• WHAT TO DO:
1. In the passage on market bubbles, what reason does the writer give for saying the bull market began turning into a bubble in 1995?
2. Repeat the part of the passage on market bubbles that opens with the words containing "There are differences" and closes with "and more securities.".
3. Decide whether each statement agrees with the passage on market bubbles: (a) Japan's bubble was mainly a stock market bubble. (b) The Nasdaq trades at more than 90 times earnings. (c) Stock market value peaked at 120 percent of GDP in 1929. For each, answer yes or no and quote the words that decide it.

• SELECTED TEXT:
=== Section Start ===

We agree that bubbles are rare. There have only been two large bubbles this century: the late ‘20s in America and the late ‘80s in Tokyo. Were they not rare, they would be more easily recognized and prevented before they became large and destabilizing. In my opinion, this bull market started to become a bubble in 1995, after the Fed and Treasury bailed out Wall Street by bailing out Mexico. The liquidity burst and the moral hazard created at the time–which caused investors and speculators to believe that they would always be bailed out–has continued to this day after we saw the same sort of process at work with Russia, Brazil, et al.

There are differences between Japan’s bubble and the bubble of the ‘20s that we had in this country. Japan’s bubble primarily was a real estate bubble, and that was the epicenter of the speculation. What was interesting is that few transactions took place. Recently a prominent Japanese department store sold off some land underneath their building. It was the first real estate transaction to have occurred in downtown Tokyo in almost 50 years. The prices that Japanese real estate “soared to” were based on projections related to the government land tax. Real estate was borrowed against and stocks were speculated on in the Tokyo market, and that was used to speculate on more real estate and more securities.

So the mechanisms don’t have to be exactly the same. The claim has been made that our valuations aren’t as crazy as Japan’s were, but that isn’t true. The Nikkei traded to around 70 times or 80 times earnings. The top 10 tech stocks have a valuation of about $1.2 trillion, which is about 50 percent of the valuations of all Japanese equities. The Nasdaq itself trades over 90 times earnings. Our stock market capitalization is $14 trillion, and it’s 140 percent or 150 percent of GDP. The peak in Japan was 120 percent. The peak in 1929 was 80 percent. So the bubbles are not going to be created exactly the same, end in the same way, or have precisely the same aftermath. But what we can see is that the aftermath is horrendous.

Look at the problems Japan has now. Economists who are big on revisionist history blame the policies post-bubble for the problem, just like people blame the policies of the ‘30s for the Depression. But the problems were the excess capacity and the speculation that went on beforehand, not the policy that went on afterward. I would like to quote from a very credible source about what the period was like in the ‘20s. His name is Benjamin M. Anderson, who from 1920 to 1937 wrote the Chase Economic Bulletin and was the bank’s chief economist. He was a contemporary critic of the monetary authorities, as he understood at the time that the policies were reckless and would lead to disaster.

=== Section End ===

• DATA SECTION:

=== Section Start ===

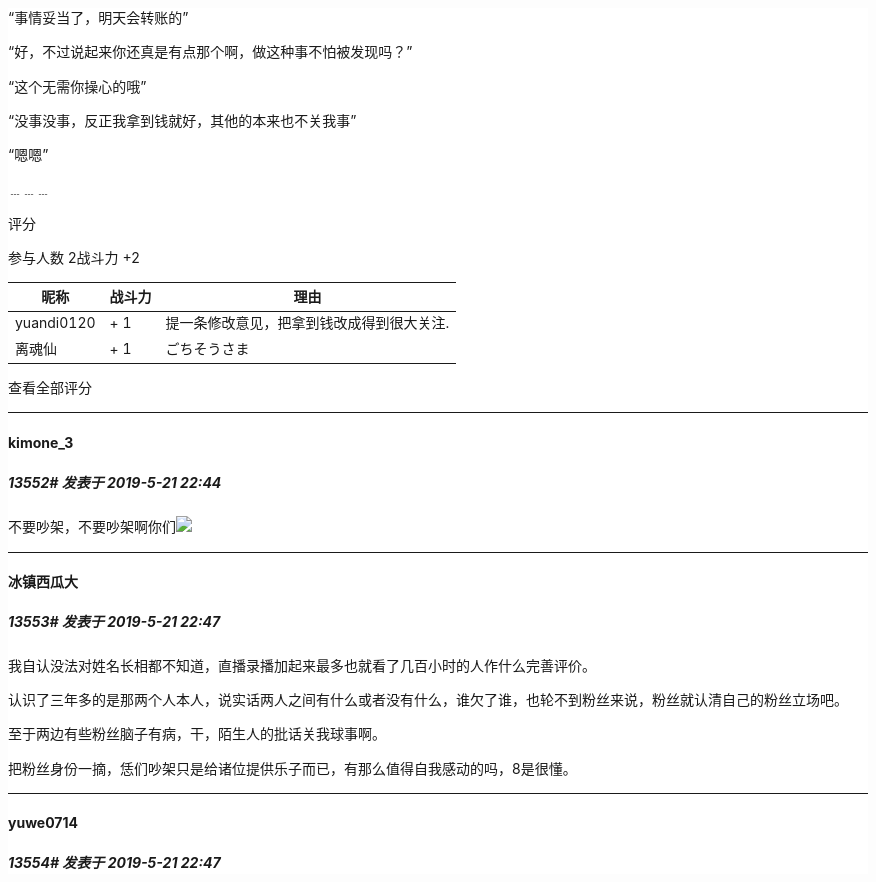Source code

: 
“事情妥当了，明天会转账的”


“好，不过说起来你还真是有点那个啊，做这种事不怕被发现吗？”


“这个无需你操心的哦”


“没事没事，反正我拿到钱就好，其他的本来也不关我事”


“嗯嗯”


﹍﹍﹍

评分


 参与人数 2战斗力 +2

|昵称|战斗力|理由|
|----|---|---|
| yuandi0120| + 1|提一条修改意见，把拿到钱改成得到很大关注.|
| 离魂仙| + 1|ごちそうさま|


查看全部评分


-----

####  kimone_3  
##### 13552#       发表于 2019-5-21 22:44


不要吵架，不要吵架啊你们<img src="https://static.saraba1st.com/image/smiley/face2017/037.png" referrerpolicy="no-referrer">


-----

####  冰镇西瓜大  
##### 13553#       发表于 2019-5-21 22:47


我自认没法对姓名长相都不知道，直播录播加起来最多也就看了几百小时的人作什么完善评价。

认识了三年多的是那两个人本人，说实话两人之间有什么或者没有什么，谁欠了谁，也轮不到粉丝来说，粉丝就认清自己的粉丝立场吧。

至于两边有些粉丝脑子有病，干，陌生人的批话关我球事啊。

把粉丝身份一摘，恁们吵架只是给诸位提供乐子而已，有那么值得自我感动的吗，8是很懂。


-----

####  yuwe0714  
##### 13554#       发表于 2019-5-21 22:47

=== Section End ===

• ANSWERS:
1. In 1995 the Fed and Treasury bailed out Wall Street by bailing out Mexico. That created a liquidity burst and moral hazard, which made investors and speculators believe they would always be bailed out. This belief has continued since, as the same process was seen with Russia, Brazil and others.

2.
There are differences between Japan’s bubble and the bubble of the ‘20s that we had in this country. Japan’s bubble primarily was a real estate bubble, and that was the epicenter of the speculation. What was interesting is that few transactions took place. Recently a prominent Japanese department store sold off some land underneath their building. It was the first real estate transaction to have occurred in downtown Tokyo in almost 50 years. The prices that Japanese real estate “soared to” were based on projections related to the government land tax. Real estate was borrowed against and stocks were speculated on in the Tokyo market, and that was used to speculate on more real estate and more securities.

3.
(a) No: "Japan’s bubble primarily was a real estate bubble"
(b) Yes: "The Nasdaq itself trades over 90 times earnings."
(c) No: "The peak in 1929 was 80 percent."